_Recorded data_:
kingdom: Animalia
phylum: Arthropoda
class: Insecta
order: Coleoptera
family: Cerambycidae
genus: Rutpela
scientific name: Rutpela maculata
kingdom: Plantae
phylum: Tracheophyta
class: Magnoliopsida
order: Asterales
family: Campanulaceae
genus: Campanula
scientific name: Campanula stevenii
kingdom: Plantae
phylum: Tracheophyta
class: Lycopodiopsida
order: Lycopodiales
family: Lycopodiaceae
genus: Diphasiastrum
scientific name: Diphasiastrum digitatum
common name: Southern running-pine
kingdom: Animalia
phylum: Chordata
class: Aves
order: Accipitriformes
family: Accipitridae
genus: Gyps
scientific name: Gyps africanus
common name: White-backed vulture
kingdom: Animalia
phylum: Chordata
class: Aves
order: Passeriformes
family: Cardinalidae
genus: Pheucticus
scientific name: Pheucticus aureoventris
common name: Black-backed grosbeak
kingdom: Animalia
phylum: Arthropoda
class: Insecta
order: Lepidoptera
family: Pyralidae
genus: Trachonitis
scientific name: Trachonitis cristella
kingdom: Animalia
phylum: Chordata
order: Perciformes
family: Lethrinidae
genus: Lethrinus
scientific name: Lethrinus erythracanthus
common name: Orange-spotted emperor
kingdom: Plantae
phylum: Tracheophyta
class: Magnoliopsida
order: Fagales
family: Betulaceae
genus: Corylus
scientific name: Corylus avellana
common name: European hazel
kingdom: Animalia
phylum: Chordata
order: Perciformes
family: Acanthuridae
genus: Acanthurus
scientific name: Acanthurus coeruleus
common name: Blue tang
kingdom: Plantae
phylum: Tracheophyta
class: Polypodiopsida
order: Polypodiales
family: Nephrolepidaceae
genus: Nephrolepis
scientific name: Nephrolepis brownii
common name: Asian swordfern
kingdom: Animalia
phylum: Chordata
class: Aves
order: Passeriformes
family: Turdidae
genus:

_REQUIRED TASK_: Copy the items above word for word, everything from the line containing "family: Accipitridae" down to the line containing "common name: Black-backed grosbeak", with both of those lines included.

_WRITTEN ANSWER_:
family: Accipitridae
genus: Gyps
scientific name: Gyps africanus
common name: White-backed vulture
kingdom: Animalia
phylum: Chordata
class: Aves
order: Passeriformes
family: Cardinalidae
genus: Pheucticus
scientific name: Pheucticus aureoventris
common name: Black-backed grosbeak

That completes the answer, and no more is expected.